SSL with Client Authentication (mTLS)
With mutual TLS (mTLS) authentication, both Kafka clients and Gateway validate each other’s identities using TLS certificates, ensuring secure and trusted bidirectional communication. This means that both the client and Gateway authenticate one another through their respective certificates.
As a result, Gateway extracts the user identity from the TLS certificate, which can be mapped to an external Service Account in Gateway.
The username will be of the form CN=writeuser,OU=Unknown,O=Unknown,L=Unknown,ST=Unknown,C=Unknown.
You can change that by setting the GATEWAY_SSL_PRINCIPAL_MAPPING_RULES environment variable to a customized rule. By default, it extracts the certificate distinguished name.
For instance: GATEWAY_SSL_PRINCIPAL_MAPPING_RULES=RULE:^CN=([a-zA-Z0-9.-]*).*$$/$$1/ , DEFAULT will extract the CN part of the certificate.
How to configure the client > Gateway connection with SSL mTLS.
SASL Authentication
With SASL authentication using OAUTHBEARER, clients authenticate with an identity (the sub in the OIDC JWT token) which can be mapped to an external Service Account in Gateway.

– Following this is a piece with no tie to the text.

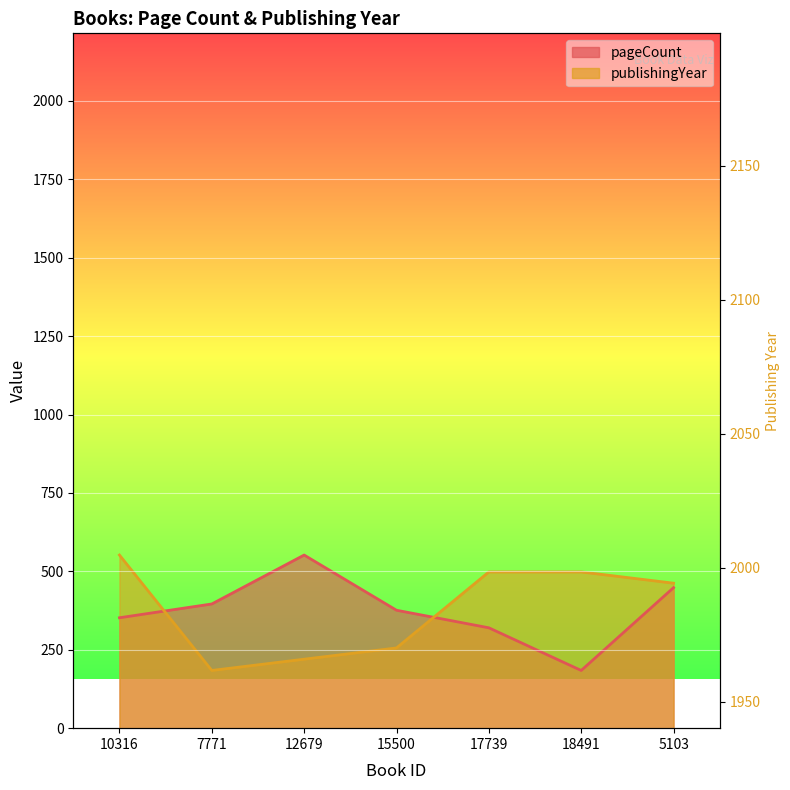

Is the value of publishingYear at 17739 greater than the value of pageCount at 5103?

Yes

If you have configured OAUTHBEARER, Gateway expects the client to provide a JWT token, and the grant type should be clientcredentials.
See how to manage Gateway Service Accounts using SASL_PLAINTEXT.

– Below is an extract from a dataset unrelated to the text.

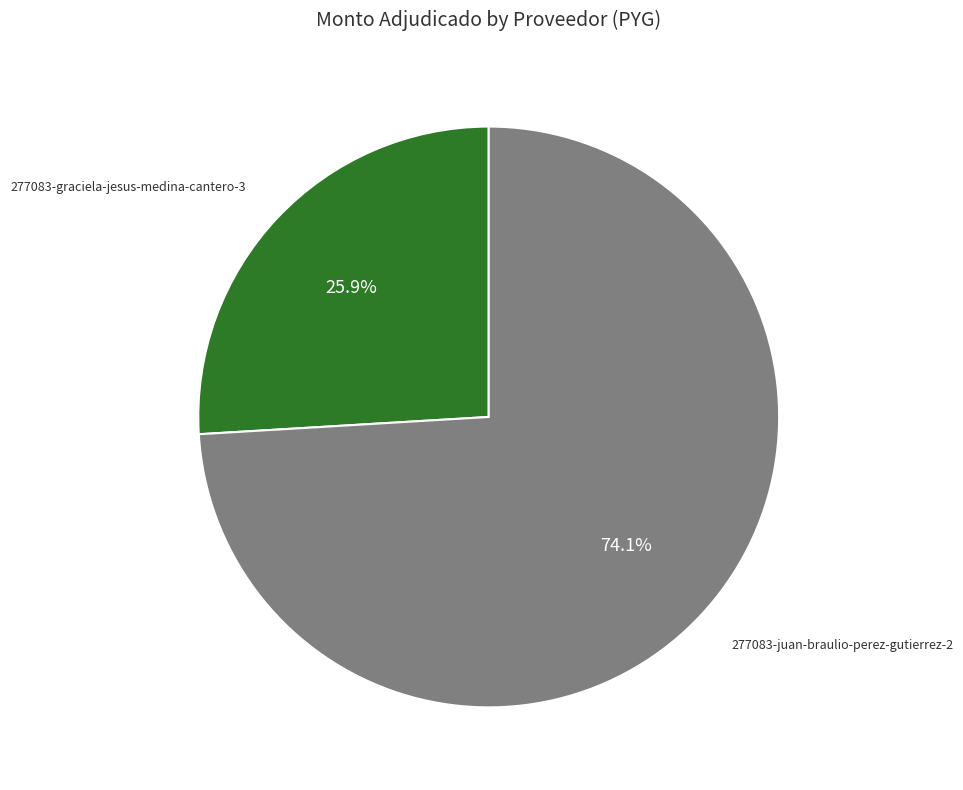

Does any single category account for the majority?

Yes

It is the same for both SASL_PLAINTEXT and SASL_SSL. The only difference is that SASL_SSL encrypts the communication, while SASL_PLAINTEXT transmits in plain text.
How to configure the client > Gateway connection with SASL.
With Conduktor Gateway, you can decide where you'd like the client authentication & authorization to be made. This means that you can either:
- Delegate them to the backing Kafka cluster (Delegated SASL Authentication) - Gateway forwards the clients credentials to the Kafka cluster to authenticate them and retrieve their ACLs
- Handle them with Gateway (using the supported Clients Authentication Methods) - Gateway authenticates the clients and manages their ACLs
Delegated SASL Authentication
In some cases, you might want to delegate the authentication to the backing Kafka cluster. For example if you want to gradually transition to using the Conduktor Gateway, but first want to continue using the ACLs and Service Accounts defined in your Kafka cluster.
In this case, Gateway can forward the client credentials to the backing Kafka cluster, and the Kafka cluster will authenticate the client for Gateway.
Currently, delegated SASL authentication only supports PLAIN, SCRAM, OAUTHBEARER and AWS_MSK_IAM mechanisms. Get in touch for specific requirements.
In this mode, the clients authorization (ACLs) is also handled by the backing Kafka cluster. Any calls to the Kafka ACLs API made on Gateway will be forwarded to the backing Kafka cluster.
As such:
- Local Service Accounts are not available on Gateway
- External Service Accounts are available, and can be mapped to the client principal. This way Gateway will apply its interceptors on this external Service Account with a "friendly" name
Virtual resources (Virtual Clusters, Alias Topics and Concentrated Topics) are not available in the Delegated SASL mode.
How to configure the client > Gateway connection with DELEGATED_SASL.
Authorization Management (ACLs)
In Delegated Mode
Authorization (ACLs) is handled by the backing Kafka cluster.
Any calls to the Kafka ACLs API made on Gateway will be forwarded to the backing Kafka cluster.
In Non-Delegated Mode
Authorization (ACLs) is managed by Gateway, so you have to define the ACLs for your applications in Gateway. This is done using the Kafka ACLs commands, or the Conduktor Console UI.
The principal attached to the ACLs can either be the local Service Account name, or the external Service Account name. If the client connects to Gateway using OAUTHBEARER, but no external Service Account is defined, the sub of the JWT client token will be used as the principal.